■ **Source information**

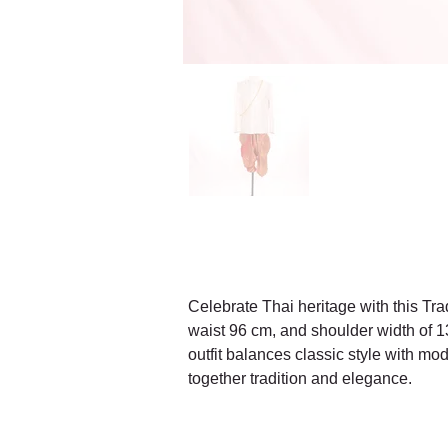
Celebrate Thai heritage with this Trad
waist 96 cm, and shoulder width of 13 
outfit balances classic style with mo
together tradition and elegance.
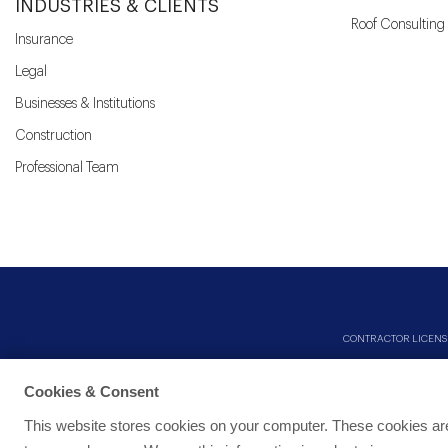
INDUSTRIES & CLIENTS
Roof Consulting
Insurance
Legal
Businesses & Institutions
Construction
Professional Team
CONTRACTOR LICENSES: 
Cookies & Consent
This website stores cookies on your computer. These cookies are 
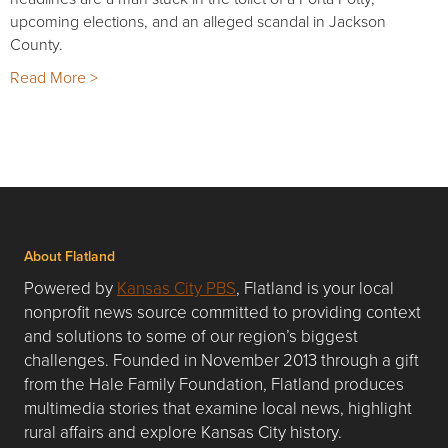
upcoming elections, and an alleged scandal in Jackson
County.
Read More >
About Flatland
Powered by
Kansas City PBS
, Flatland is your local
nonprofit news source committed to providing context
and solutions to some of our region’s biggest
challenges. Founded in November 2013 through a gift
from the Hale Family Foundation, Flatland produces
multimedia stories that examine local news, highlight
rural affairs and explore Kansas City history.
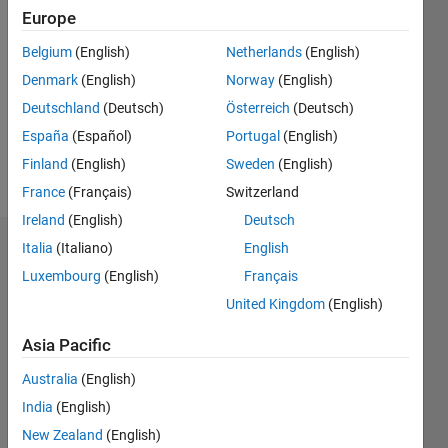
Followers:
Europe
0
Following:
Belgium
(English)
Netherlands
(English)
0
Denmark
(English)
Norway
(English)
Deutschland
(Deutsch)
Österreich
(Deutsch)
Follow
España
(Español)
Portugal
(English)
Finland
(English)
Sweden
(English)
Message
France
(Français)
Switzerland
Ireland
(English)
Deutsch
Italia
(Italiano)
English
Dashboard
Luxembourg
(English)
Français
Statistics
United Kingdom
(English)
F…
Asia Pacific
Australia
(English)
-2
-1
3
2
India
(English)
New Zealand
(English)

■ **What the exercise asks**
Leave out the pictures and repeat the lines from the start of the material through the line with "nonprofit news source", inclusive.

■ **Task response**
Celebrate Thai heritage with this Trad
waist 96 cm, and shoulder width of 13 
outfit balances classic style with mo
together tradition and elegance.
INDUSTRIES & CLIENTS
Roof Consulting
Insurance
Legal
Businesses & Institutions
Construction
Professional Team
CONTRACTOR LICENSES: 
Cookies & Consent
This website stores cookies on your computer. These cookies are 
upcoming elections, and an alleged scandal in Jackson
County.
Read More >
About Flatland
Powered by
Kansas City PBS
, Flatland is your local
nonprofit news source committed to providing context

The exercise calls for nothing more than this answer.